WHAT TO PRODUCE: Return exactly the span of lines in the following data that opens with the line containing "Men hvis du" and closes with the line containing "sovearrangementet for dine behov.". Include nothing else.

Saved data entries:
****

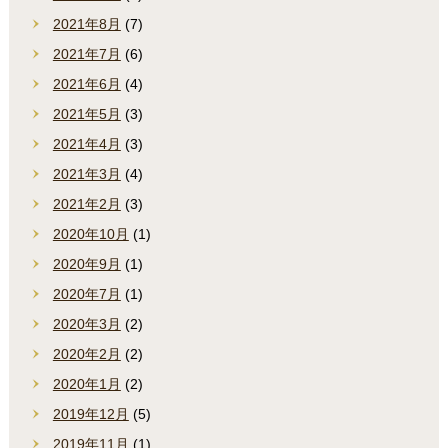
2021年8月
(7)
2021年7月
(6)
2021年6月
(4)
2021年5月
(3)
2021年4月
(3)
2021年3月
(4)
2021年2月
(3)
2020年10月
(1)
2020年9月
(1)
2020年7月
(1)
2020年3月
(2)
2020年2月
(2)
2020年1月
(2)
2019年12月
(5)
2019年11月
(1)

****

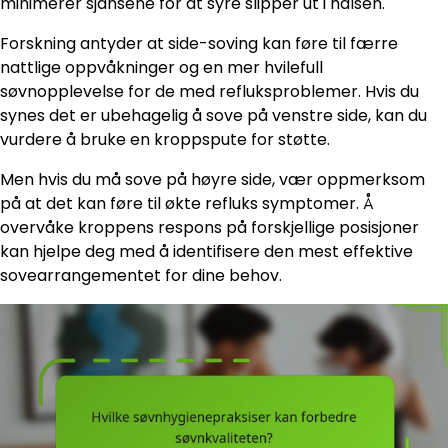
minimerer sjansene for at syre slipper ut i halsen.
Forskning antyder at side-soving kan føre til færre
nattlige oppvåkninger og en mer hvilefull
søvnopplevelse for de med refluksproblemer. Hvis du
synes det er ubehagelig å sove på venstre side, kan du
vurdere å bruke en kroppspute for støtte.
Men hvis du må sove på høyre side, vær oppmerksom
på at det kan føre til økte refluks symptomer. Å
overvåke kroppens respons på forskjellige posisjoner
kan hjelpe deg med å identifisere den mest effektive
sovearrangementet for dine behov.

****

EXERCISE OUTPUT:
Men hvis du må sove på høyre side, vær oppmerksom
på at det kan føre til økte refluks symptomer. Å
overvåke kroppens respons på forskjellige posisjoner
kan hjelpe deg med å identifisere den mest effektive
sovearrangementet for dine behov.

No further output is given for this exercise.